The ending offers completion for readers starved for meanings — as well as for those in the habit of killing their appetite with irony. Julien is ready for the guillotine because he believes he deserves death for shooting Mme de Renal, declaring before the court that “she had been like a mother to me.” Meanwhile, she finds in his love for her the forgiveness she seeks: Juhen’s raptures and his happiness proved to her how fully he pardoned her.” What looks like a love which transcends guilt in forgiveness is actually fed by permanent guilt. Neither Mme de Renal’s remorse for writing the letter that prompted Julien’s irreparable act nor Julien’s remorse for the act he committed – “whether out of ambition or out of love for Mathilde” he is not sure — is truly overcome.

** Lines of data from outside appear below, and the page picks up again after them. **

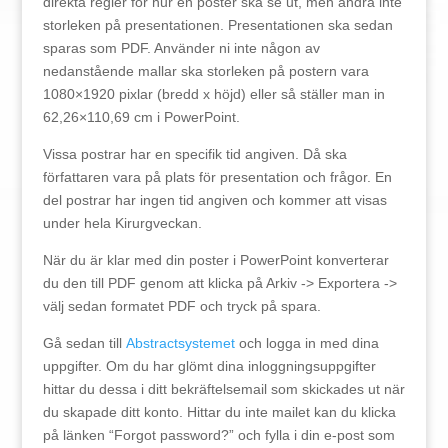
direkta regler för hur en poster ska se ut, men ändra inte
storleken på presentationen. Presentationen ska sedan
sparas som PDF. Använder ni inte någon av
nedanstående mallar ska storleken på postern vara
1080×1920 pixlar (bredd x höjd) eller så ställer man in
62,26×110,69 cm i PowerPoint.
Vissa postrar har en specifik tid angiven. Då ska
författaren vara på plats för presentation och frågor. En
del postrar har ingen tid angiven och kommer att visas
under hela Kirurgveckan.
När du är klar med din poster i PowerPoint konverterar
du den till PDF genom att klicka på Arkiv -> Exportera ->
välj sedan formatet PDF och tryck på spara.
Gå sedan till
Abstractsystemet
och logga in med dina
uppgifter. Om du har glömt dina inloggningsuppgifter
hittar du dessa i ditt bekräftelsemail som skickades ut när
du skapade ditt konto. Hittar du inte mailet kan du klicka
på länken “Forgot password?” och fylla i din e-post som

Mme de Renal’s declaration of love is in the language of piety: I am nothing but love for you; or rather — the word ‘love’ is too feeble I feel for you what I ought to feel for God alone: a mixture of respect, love, obedience.” The happy couple is spared having to figure out what it would be like to live with that. What’s awry in the novel’s ending is this perfection itself. Julien and Mme de Renal discover the courage to love one another only in the unreal space where it cannot be lived, the otherworldly imaginary created by the grim reality of Julien’s impending execution. They inhabit a tableau full of symbols, Oedipus plus Christ: Julien walks to the scaffold filled with love for Mme de Renal, and she dies spontaneously three days after the carpenter’s son is buried in a cave.

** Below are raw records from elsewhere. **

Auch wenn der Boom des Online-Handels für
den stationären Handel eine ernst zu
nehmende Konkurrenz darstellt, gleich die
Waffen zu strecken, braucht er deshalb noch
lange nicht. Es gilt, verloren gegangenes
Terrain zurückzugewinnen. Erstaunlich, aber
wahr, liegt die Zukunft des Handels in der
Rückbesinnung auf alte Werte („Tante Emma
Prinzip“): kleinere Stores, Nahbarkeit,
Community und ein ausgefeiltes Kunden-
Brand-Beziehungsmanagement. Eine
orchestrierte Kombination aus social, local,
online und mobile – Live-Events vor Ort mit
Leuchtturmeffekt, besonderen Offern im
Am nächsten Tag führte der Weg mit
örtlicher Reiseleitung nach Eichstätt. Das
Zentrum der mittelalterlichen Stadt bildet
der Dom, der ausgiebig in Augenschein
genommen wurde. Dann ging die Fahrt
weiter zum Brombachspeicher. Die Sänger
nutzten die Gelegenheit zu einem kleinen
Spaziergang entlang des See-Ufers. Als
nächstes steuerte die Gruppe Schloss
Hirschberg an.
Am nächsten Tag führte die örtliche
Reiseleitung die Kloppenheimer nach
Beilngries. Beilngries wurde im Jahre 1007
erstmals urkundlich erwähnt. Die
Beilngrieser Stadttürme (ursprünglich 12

Mme De Renal and Mathilde knew their own desire. Julien didn’t know his until it was too late, and Mme de Renal didn’t act on hers until it was too late. Only Mathilde acts on what she knows and desires. That’s why identification with her, playing against the identifications with Julien and Mme de Renal, alters the perspective on the novel’s tragedy, for Mathilde’s love, laden though it is with aristocratic legends and mythologies, does not attain any symbolic fullness.
Even as she knows and enacts her love, it needs the reciprocal love and recognition Julien does not give. She is therefore bereft at the end. She does not look away from grief, even in the knowledge that Julien turned to Mme de Renal, but returns to Fouque’s to see Julien’s body and hold his head. When she puts his head on the marble stand and kisses his brow the novel stirs up the grotesque. But in fact kissing a dead person you love is not grotesque, it’s a simple act of love and remembrance. Even Stendhal perhaps cannot overcome the voyeurism or the disgust that accompanies the separation of touch and sight. Yet Mathilde’s reality is decidedly not a tableau, symbolic or sensational; it is the reality of touch, which is why Stendhal makes her final act in the story burying “her lover’s head with her own hands.” She does not die into transcendence but lives on in mourning.

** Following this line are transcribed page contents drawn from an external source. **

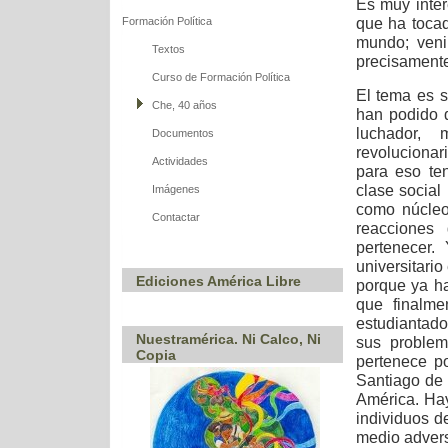
Es muy inter
que ha tocad
Formación Política
mundo; veni
Textos
precisamente
Curso de Formación Política
El tema es s
Che, 40 años
han podido d
luchador, 
Documentos
revolucionar
Actividades
para eso te
clase social
Imágenes
como núcleo
Contactar
reacciones
pertenecer.
universitario
Ediciones América Libre
porque ya ha
que finalme
estudiantado
Nuestramérica. Ni Calco, Ni
sus problem
Copia
pertenece po
Santiago de
América. Ha
individuos d
medio adverso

Before Julien died, he attempted to arrange Mathilde’s future for her in an act that had more to do with his guilt than her well-being. She, after all, was willing to flee with him to an unknown future, had he chosen life and uncertainty over death and harmony. He insisted she have the baby in secret in Verrieres, leave it behind in the care of Mme de Renal, return to Paris the revered widow of a madman and marry some ambitious young man whose career she could foster. Stendhal, however, gives no hint of Mathilde’s future in the closing pages or paragraphs. In declining to symbolize or even imagine her destiny — does she keep the baby or abandon it? does she return to Parisian society or flee it? does she pursue her happiness or withdraw from the world? — Stendhal gives his clearest affirmation to an identification with Mathilde. Unlike Julien and Mme de Renal, she keeps making her life her own.